ORLANDO, Fla. — As CIOs lead their organizations through AI-driven change, runaway costs and accuracy hiccups continue to threaten momentum, analysts said during the opening keynote of Gartner’s IT Symposium/Xpo Monday. The stakes are high for IT chiefs to solve the adoption puzzle, and it’s not an easy feat.
“This is the moment where people will look back and say CIOs and AI leaders either made a mistake or they helped put us on a path to greatness,” said Daryl Plummer, distinguished VP analyst and chief of research at Gartner.
With more than 7,000 IT executives in attendance, Gartner analysts said CIOs must create an "AI survival kit" that includes measures to mitigate accuracy and cost risks while supporting innovation.
For now, most organizations rely heavily on human-in-the-loop oversight to catch AI-generated mistakes. This approach has proven useful thus far, but employees are unlikely to keep up as AI adoption grows.
“The human-in-the-loop equation is collapsing off itself,” Gartner VP Analyst Alicia Mullery said.
Establishing formal metrics to test AI outputs can help organizations keep pace with the sheer amount of AI-generated content. CIOs could also adopt a two model fact checking system, Gartner recommended. This approach enables one model to check another’s outputs.
To ensure accuracy isn’t slipping below standards, IT leaders can establish a measure of when AI accuracy is good enough for a specific initiative. “Good enough may be harder to achieve than you think, because we hold AI to a higher standard," Mullery said.
Costs are part of the equation, too. Gartner sounded the alarm on cost-related challenges last year, characterizing the magnitude of the risk by comparing it to security. The risk has continued, unabated.
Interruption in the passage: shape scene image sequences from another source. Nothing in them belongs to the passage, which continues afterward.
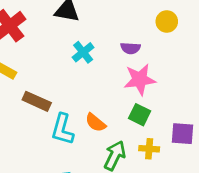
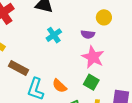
yellow circle: (167, 22) -> (104, 17), moved
pink star: (140, 79) -> (93, 57), turned 30

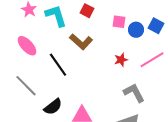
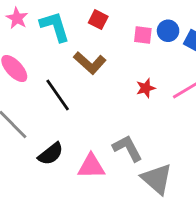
blue circle: (136, 30) -> (168, 31), moved
gray L-shape: (134, 93) -> (127, 148), moved

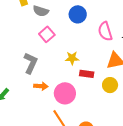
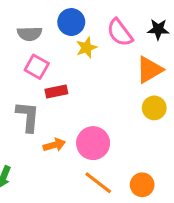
gray semicircle: (41, 11) -> (30, 34), moved
yellow star: (72, 58) -> (86, 48), moved
red rectangle: (87, 74) -> (56, 92), moved

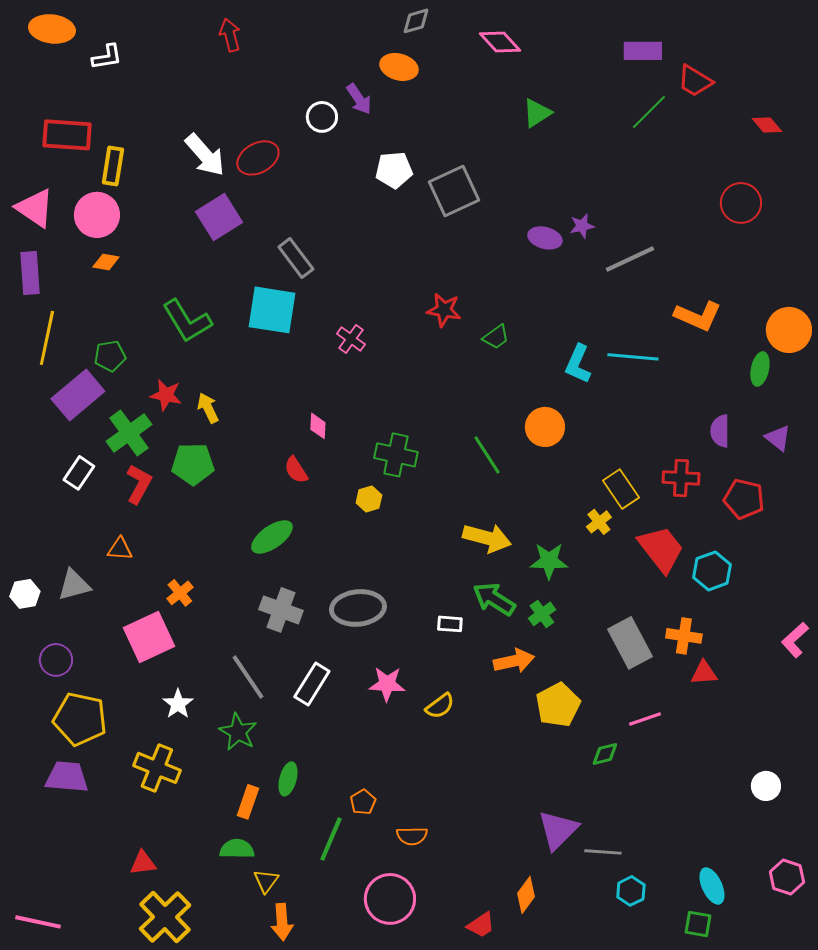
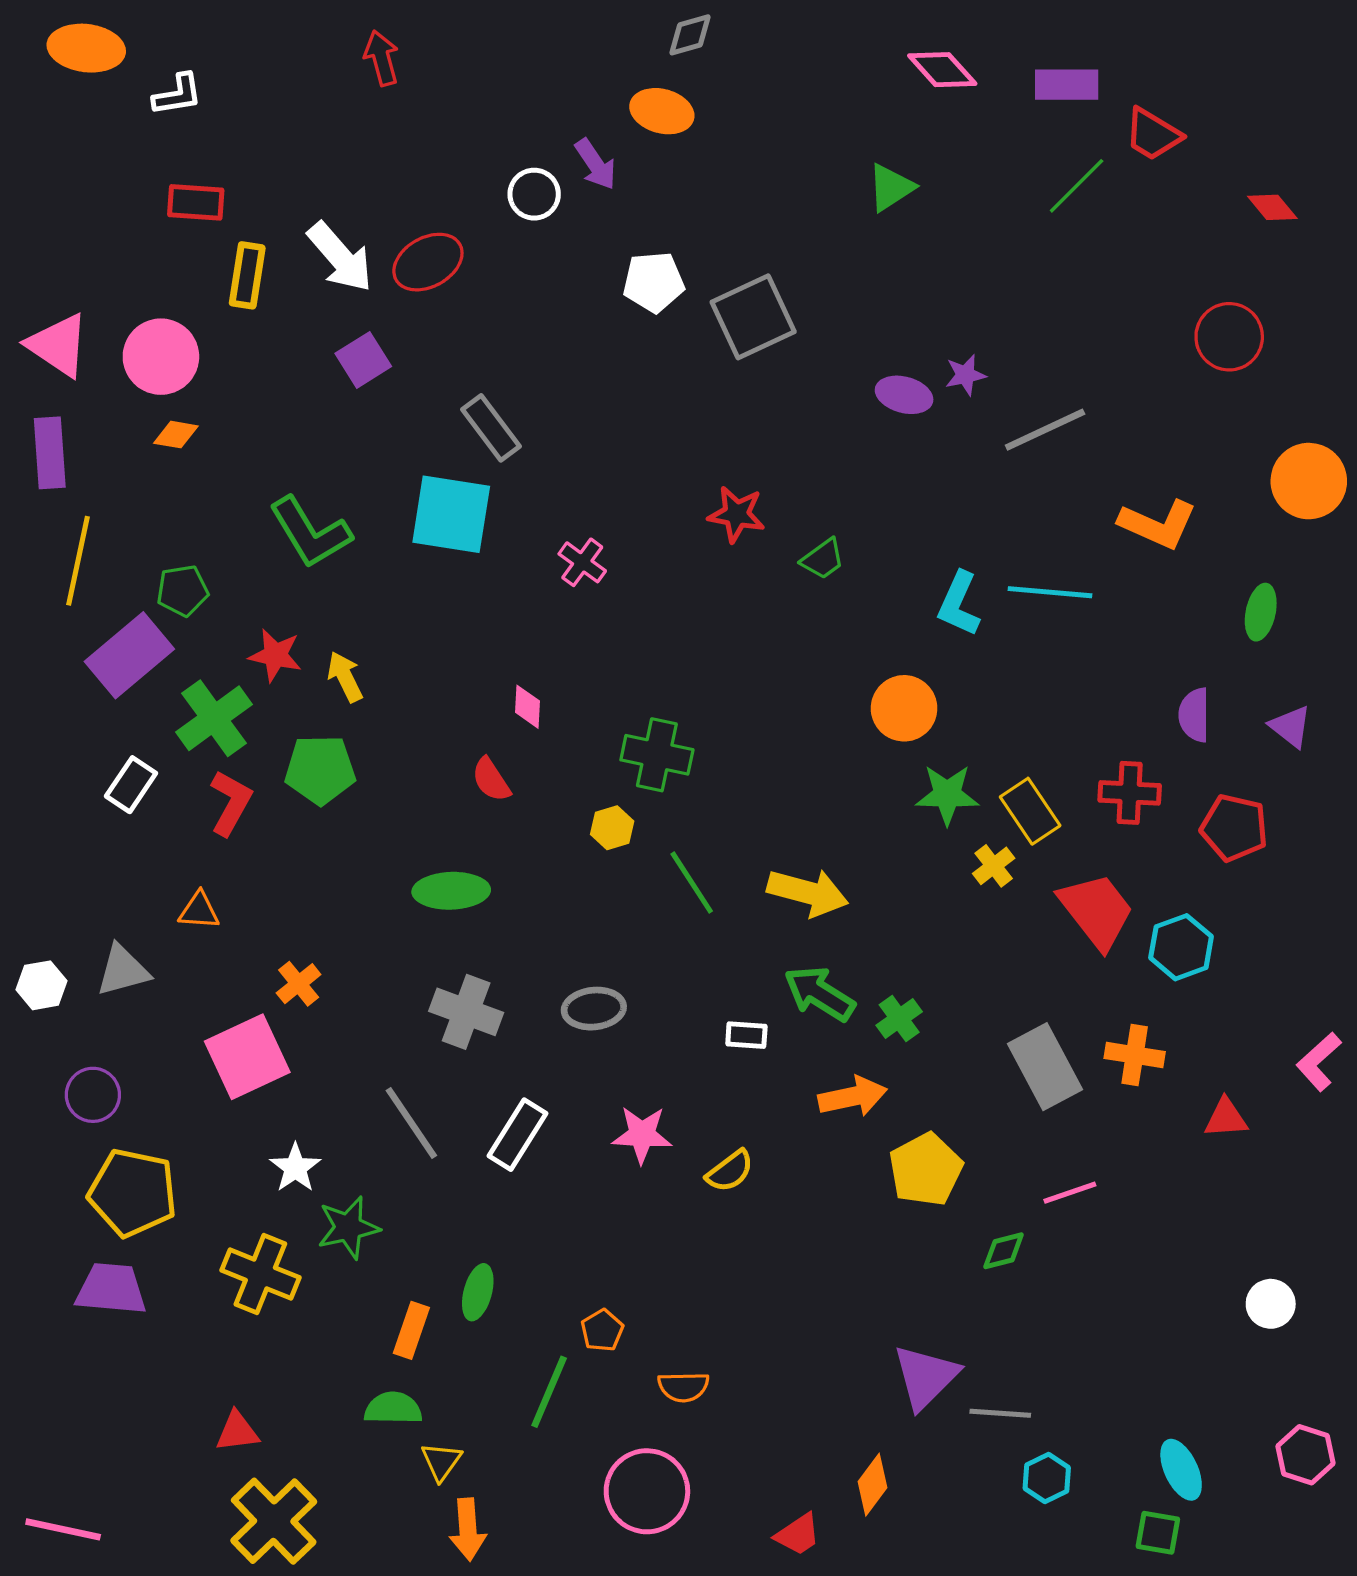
pink diamond: (500, 42) -> (942, 70), moved
red rectangle: (67, 135) -> (196, 202), moved, size x0.7
yellow rectangle: (113, 166) -> (247, 275), moved
purple square: (219, 217) -> (363, 360), size x0.7
orange circle: (789, 330) -> (1309, 481), moved
green line: (487, 455) -> (692, 882), moved
green ellipse: (272, 537) -> (451, 891), turned 33
green star: (549, 561) -> (947, 795), moved
gray ellipse: (358, 608) -> (594, 1009), size x0.7
red triangle: (704, 673) -> (1226, 1118), moved
green star: (238, 732) -> (348, 1228), moved, turned 30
“For every AI tool that you buy, there will be 10 ancillary costs you didn’t anticipate, such as managing access credentials for autonomous agents, acquiring new data sets to ground AI or packing your accuracy survival kit,” Plummer said.
Gartner estimates that AI implementation costs can near $2 million on day one. Training takes 25% more effort, and change management can add 200% more effort to AI initiatives.
“If previous tech introductions had upfront transition costs, AI has a transition mortgage that you just keep paying,” Mullery said.
Measuring readiness
To get a sense of an organization’s AI readiness, CIOs must take several factors into account, including technical and workforce maturity.
For the technology to be ready does not mean a model that can pass the world’s toughest test or outthink a human, Mullery said, warning leaders of getting wrapped up in vendor-driven hype. CIOs should choose tools that can solve the business problem they want to remedy, rather than select the latest toy to hit the market. Enterprises that can drown out noise and instead focus on value opportunities will be better positioned to make inroads, according to Gartner analysts.
CIOs will need to help get their organization’s workforce up to speed as well by investing in training and upskilling opportunities.
“AI readiness grows much faster than human readiness,” Mullery said. “If all the vendors stopped innovating with AI today, we’d still have years before we could catch up — that’s why we can’t keep up.”
Most organizations are contending with low workforce readiness. More than 70% of CIOs said their workforce is not ready for AI, according to a Gartner survey.
“AI unleashes a toxic mix of a steep learning curve and the primal fear that AI is going to replace us,” Mullery said.
The AI-driven chaos is distracting, especially as big tech companies rework their talent pools to position more roles around AI. CIOs also need to be aware of potential AI-driven behavioral byproducts, which represent the unintended changes to human skills and actions.
“If you’re not using your coding skills every day, you are losing coding skills everyday,” Plummer said. “AI is stealing your skills, and it’s happening faster than you can imagine. That is skills atrophy, and it’s a behavior byproduct you need to watch for.”